毎年、秋の深まったころにどこかからか大量に飛来して、自転車で走る北大生の服や髪に大量にひっつき、口の中に飛び込んだりもする。迷惑だよね。もうそんな季節か。また長い冬が来るね。あまり歓迎されないほうの風物詩。

「雪虫が飛び、消えて、1週間くらい経つと初雪が降る」という話を、札幌に住む人なら一度は聞いたことがあるだろう。雪に似ている虫が、雪の訪れを告げるから、雪虫。「由来」というものは、往々にして、ダブルミーニングだ。

そんな雪虫が飛んでいた。5月中旬の札幌である。私は少し驚いた。編集者のスーツにも少し雪虫がひっついているようだった。彼に私のスーツの虫を払ってもらってから、医学部のエントランスに入り、守衛さんに用件を告げた。

今日会うのは外科医。がんを切る外科医。

子供心に医者とはだいたいこんな感じ、と想像していたまんまのキャラクタが、がんを切る外科医には多い。
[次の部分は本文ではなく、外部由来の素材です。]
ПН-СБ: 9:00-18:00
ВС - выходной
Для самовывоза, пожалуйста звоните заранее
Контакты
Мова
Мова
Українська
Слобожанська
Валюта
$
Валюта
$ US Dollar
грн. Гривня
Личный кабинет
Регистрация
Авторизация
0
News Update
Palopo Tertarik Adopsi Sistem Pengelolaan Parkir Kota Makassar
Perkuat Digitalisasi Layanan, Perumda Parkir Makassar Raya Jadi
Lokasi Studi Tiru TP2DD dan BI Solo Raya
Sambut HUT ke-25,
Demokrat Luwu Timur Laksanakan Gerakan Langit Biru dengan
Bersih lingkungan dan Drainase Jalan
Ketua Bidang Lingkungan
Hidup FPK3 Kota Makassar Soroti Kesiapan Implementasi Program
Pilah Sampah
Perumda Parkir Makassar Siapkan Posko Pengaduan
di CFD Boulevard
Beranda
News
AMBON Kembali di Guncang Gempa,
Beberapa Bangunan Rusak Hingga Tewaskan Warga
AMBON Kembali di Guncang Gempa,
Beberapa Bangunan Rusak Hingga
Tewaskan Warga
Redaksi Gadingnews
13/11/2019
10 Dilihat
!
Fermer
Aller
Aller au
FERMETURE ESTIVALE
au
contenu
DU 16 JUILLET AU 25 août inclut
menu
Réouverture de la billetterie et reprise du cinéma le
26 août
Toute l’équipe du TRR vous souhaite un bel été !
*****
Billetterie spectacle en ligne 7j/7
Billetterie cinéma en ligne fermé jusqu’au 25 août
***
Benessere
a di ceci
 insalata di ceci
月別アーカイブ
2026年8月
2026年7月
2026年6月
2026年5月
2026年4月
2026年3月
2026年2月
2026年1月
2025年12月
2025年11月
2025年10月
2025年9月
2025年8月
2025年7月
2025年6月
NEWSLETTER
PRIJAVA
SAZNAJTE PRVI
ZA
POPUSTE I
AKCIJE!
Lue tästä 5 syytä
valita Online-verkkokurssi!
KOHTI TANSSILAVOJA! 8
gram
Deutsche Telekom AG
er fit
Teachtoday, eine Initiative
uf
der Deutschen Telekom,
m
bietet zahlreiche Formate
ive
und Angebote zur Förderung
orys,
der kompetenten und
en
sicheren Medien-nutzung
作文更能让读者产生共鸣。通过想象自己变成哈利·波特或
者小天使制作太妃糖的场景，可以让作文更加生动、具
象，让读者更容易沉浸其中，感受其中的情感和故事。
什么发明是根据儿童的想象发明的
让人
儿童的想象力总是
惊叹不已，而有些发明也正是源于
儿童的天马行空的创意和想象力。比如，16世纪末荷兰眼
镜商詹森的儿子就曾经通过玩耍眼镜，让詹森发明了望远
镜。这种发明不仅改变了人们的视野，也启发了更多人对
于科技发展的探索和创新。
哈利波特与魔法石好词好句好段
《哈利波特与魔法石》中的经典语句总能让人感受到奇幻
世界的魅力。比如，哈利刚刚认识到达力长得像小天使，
平野先生はまさに私がかつてイメージしていたままの医者だ。そのものずばりの教授だ。

平野先生へのインタビューの内容はぜひ書籍で読んでほしい。がん医療に対して私が持っていた印象を、より強め、より細やかにするような話であった。これこそが医師のナラティブだ。それも、これまで無数の患者の話を聞いてきた医師にだけ言える、一方的ではない、「共に何かをしようとする人」のナラティブなのだ。

だからここでは、本筋と関係ない話を、ひとつだけ。

私はインタビューの最後に、彼にどうしても聞きたいことができた。予定にはない質問だった。平野先生の来し方・行く末の話をうかがっていくうちに、彼にも私の師のひとりになってほしいという欲が首をもたげた。私はそれを押さえつけられなかった。
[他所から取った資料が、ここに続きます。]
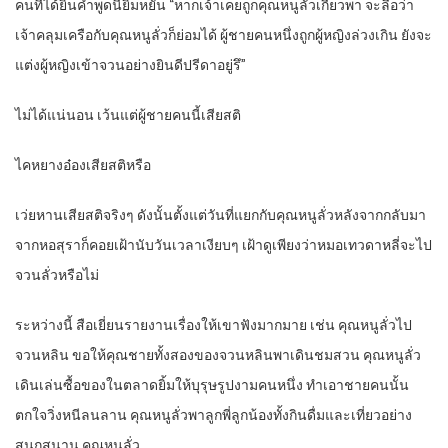
คนที่ได้ยินคำพูดนี้ยิ้มหยัน “หากเจ้าเคยถูกคุณหนูลั่วเกี้ยวพา จะลือว่า
เจ้าคลุมเครือกับคุณหนูลั่วก็ย่อมได้ ผู้ชายคนหนึ่งถูกผู้หญิงล่วงเกิน ยังจะ
แต่งผู้หญิงเข้าจวนอย่างยินดีปรีดาอยู่รึ”
ไม่ได้แน่นอน เว้นแต่ผู้ชายคนนี้เสียสติ
ไคหยางอ๋องเสียสติหรือ
เว่ยหานเสียสติจริงๆ ดังนั้นตั้งแต่วันที่แยกกับคุณหนูลั่วหลังจากกลับมา
จากหอสุราก็คอยเฝ้านับวันเวลาเงียบๆ เฝ้าดูเพียงว่าหมอเทวดาหลี่จะไป
จวนลั่วหรือไม่
ระหว่างนี้ สือเยี่ยนรายงานเรื่องให้เขาฟังมากมาย เช่น คุณหนูลั่วไป
จวนหลิน ขอให้คุณชายทั้งสองของจวนหลินพาเดินชมสวน คุณหนูลั่ว
เดินเล่นซื้อของในตลาดยิ้มให้บุรุษรูปงามคนหนึ่ง ทำเอาชายคนนั้น
ตกใจวิ่งหนีลนลาน คุณหนูลั่วพาลูกพี่ลูกน้องทั้งกินดื่มและเที่ยวอย่าง
สนุกสนาน คุณหนูลั่ว…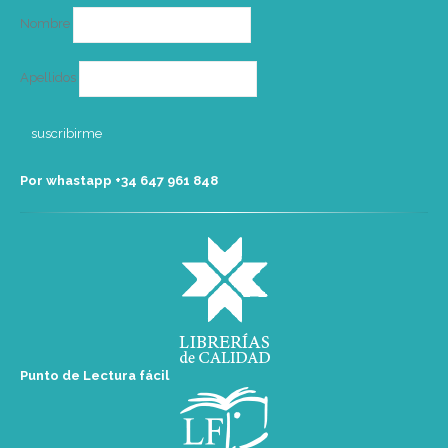
Nombre
Apellidos
Por whastapp +34 ‭647 961 848‬
Punto de Lectura fácil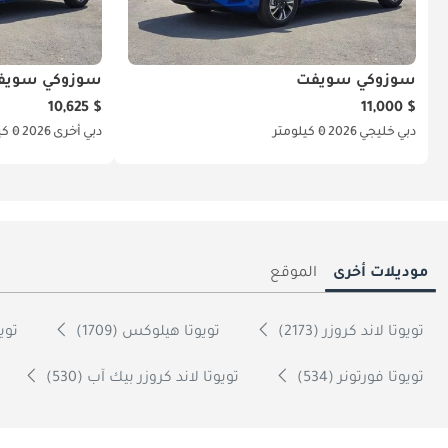
سوزوكي سويفت
سوزوكي سويف
$ 10,625
$ 11,000
دبي
خليجي
2026
0 كيلومتر
دبي
أخرى
2026
0 كيلومتر
موديلات أخرى
الموقع
تويوتا لاند كروزر (2173)
تويوتا هيلوكس (1709)
تويوت
تويوتا فورتونر (534)
تويوتا لاند كروزر بيك آب (530)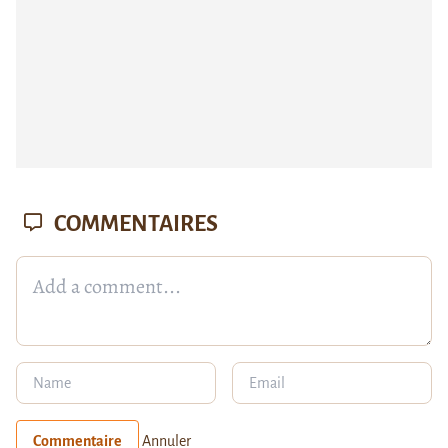
COMMENTAIRES
Commentaire
Annuler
医学生に対して何かひとことください、のあとに、思わずこう尋ねた。

「私は今年47歳になります。平野先生から見て、私世代の中堅医師に、というか私に、もっとこうやれとか、ここはこうしたほうがいいという、アドバイスをいただけませんか」

すると彼はその日一番の笑顔を見せながら答えた。

「情熱を――、」

平野先生は私のことをそんなによくご存知ないはずだった。しかし、私が、少しずつ何かにしらけはじめていることを、悟られていたのだろうと思う。私は頭を下げて、ミドルエイジ・クライシスがどうとか言って弱っている場合じゃないですね、と述べた。次の瞬間彼はやさしい声になって、「私たちもクライシスだからさ」と、患者によりそうように、私との距離を調整した。